Why bees make beeswax is a long story. So as not to bore you with how fascinating the mirror glands on an Apis bee are or how the wax is mainly fatty acid esters and long alcohol chains, I’ll suffice to say, beeswax is neat stuff. It’s in our foods, cosmetics, chewing gum, lip balm, adhesives, waxes, candles and, more importantly, when mixed with damar varnish and pigments, it becomes the painting medium known as encaustic.

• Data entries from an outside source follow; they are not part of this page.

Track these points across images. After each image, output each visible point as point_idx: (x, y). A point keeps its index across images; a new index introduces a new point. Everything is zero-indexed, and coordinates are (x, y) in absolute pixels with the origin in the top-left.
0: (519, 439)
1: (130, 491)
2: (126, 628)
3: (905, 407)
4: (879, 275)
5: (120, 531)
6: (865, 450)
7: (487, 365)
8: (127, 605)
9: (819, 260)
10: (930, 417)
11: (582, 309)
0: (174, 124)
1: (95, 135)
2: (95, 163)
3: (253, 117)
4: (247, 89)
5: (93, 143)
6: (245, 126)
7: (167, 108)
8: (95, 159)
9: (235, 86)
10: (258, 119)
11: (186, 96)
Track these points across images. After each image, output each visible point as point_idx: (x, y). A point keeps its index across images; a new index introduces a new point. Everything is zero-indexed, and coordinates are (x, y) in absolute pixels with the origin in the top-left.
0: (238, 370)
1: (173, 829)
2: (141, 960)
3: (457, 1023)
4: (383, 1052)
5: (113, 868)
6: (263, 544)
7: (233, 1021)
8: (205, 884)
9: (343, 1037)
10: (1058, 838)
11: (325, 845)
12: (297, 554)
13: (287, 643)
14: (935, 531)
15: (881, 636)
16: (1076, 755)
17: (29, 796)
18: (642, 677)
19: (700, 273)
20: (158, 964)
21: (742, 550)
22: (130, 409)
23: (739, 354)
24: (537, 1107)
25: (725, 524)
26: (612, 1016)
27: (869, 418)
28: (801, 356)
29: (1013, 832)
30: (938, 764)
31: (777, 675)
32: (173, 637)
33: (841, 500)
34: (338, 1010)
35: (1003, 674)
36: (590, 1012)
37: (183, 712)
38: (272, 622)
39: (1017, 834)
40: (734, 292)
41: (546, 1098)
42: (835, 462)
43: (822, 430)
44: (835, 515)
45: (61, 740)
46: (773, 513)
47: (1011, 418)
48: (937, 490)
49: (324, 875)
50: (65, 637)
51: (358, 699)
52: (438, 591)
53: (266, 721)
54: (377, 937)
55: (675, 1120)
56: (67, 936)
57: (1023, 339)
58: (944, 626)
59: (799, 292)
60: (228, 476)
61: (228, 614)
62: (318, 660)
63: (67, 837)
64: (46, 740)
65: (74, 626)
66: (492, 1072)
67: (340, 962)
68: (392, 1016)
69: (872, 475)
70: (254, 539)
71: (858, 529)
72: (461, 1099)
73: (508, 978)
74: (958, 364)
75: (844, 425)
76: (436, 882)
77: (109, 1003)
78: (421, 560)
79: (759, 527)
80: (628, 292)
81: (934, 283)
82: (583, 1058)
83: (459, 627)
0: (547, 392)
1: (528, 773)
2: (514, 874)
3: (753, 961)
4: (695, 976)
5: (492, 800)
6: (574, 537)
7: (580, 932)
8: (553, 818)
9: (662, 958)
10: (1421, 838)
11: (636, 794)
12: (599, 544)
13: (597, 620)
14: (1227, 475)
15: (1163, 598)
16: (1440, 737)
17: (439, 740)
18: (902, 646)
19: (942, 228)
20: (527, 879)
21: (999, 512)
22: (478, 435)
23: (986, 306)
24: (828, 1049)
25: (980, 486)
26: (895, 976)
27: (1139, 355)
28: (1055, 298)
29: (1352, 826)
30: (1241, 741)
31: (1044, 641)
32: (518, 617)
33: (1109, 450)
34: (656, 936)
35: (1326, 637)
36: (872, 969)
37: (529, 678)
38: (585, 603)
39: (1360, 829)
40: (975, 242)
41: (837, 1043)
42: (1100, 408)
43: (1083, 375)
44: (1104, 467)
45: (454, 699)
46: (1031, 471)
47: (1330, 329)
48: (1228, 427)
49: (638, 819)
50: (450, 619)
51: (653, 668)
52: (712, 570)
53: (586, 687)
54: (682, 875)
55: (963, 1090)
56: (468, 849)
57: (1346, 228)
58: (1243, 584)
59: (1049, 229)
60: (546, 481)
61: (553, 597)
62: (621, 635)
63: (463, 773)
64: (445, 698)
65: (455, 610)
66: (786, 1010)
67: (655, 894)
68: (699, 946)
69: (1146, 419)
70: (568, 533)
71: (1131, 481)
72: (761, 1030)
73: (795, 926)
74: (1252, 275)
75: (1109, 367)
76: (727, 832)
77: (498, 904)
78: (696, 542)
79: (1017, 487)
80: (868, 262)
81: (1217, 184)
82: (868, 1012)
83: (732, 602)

The history of encaustic is another long story that I’m not going to get into either,  because I want to focus my attention on the work of Jennifer Terpstra and why she chooses encaustic as the medium to express her thoughts and ideas.
   
First off, I feel the title of the show needs a little more explanation. Webster’s dictionary defines transcendence as the state of being transcendent, and immanence as the quality and state of being immanent. OK, since we’re clear on that let me reiterate; transcendent = beyond comprehension and immanent = existing within the mind or consciousness. Now that we have this tautology under control, let’s take a look at her work.
   
Encaustic painting is really a layering process, which first conceals then reveals. It is a slow and methodical approach to expressing an idea or feeling. Terpstra’s forms are radial and slightly irregular, some resembling crustaceous spores that you would expect to see under a microscope lens, others are patterned after doilies that can be likened to mandalas, and others are playful abstractions. Terpstra starts with an ink drawing and then lets the process direct her. When the waxing begins, layer upon layer is brushed on and then reheated, smoothed, shaped, etched and carved. She explores gently. Positive space becomes negative, negative space becomes positive, but it is her intuitive alertness to what is going on between the layers, as she carves into them, that gives her direction.
   
“I like the ambiguity and unsettledness that comes as the image develops,” Terpstra explains. “It’s not a linear process and often I have several drawings going at the same time. My images, in a sense, exhibit a spiritual quality. As I apply new wax, the image disappears and as the wax cools it reappears."
   
Much of her work is inspired by common crocheted doilies that she scavenges from Goodwill. This curiously, is related to her grandmother, who loved to crochet doilies, even after losing her sight.
   
“I feel it is about family, her pieces are heirlooms, the 'matter' that is handed down to new generations.”
   
It was this “woman's” work that interested Terpstra, the idea of creating place. A year ago she saw Judy Chicago’s “Dinner Party” and became fascinated by the idea of place settings and women who created them. So the paintings in this show are like that: place settings created from fragmented images sealed in beeswax that bear titles such as “Scatter,” “Trajectory,” “Multiple Truths” and “Healing Circle.” These titles are not so much descriptions, but sign posts that lead on.

As I watched her working in the studio, I was struck by how involving a process encaustic painting actually is. Terpstra melts blocks of colored wax on a flat hot plate. You smell it, you see it melt. You hear the sound of the brush moving across the paintings surface, then the sound of the heat gun as it re-melts the wax, then silence. It is a very Zen-like experience, calming, meditative. It’s about adding layers and prying under layers looking for something mysterious and in that search you come upon yourself and realize that you are the process, you are the “matter” handed down. Terpstra's art work takes you on a journy, so pack a lunch and spend some time looking for the mysterious. The bees are at work in the hive.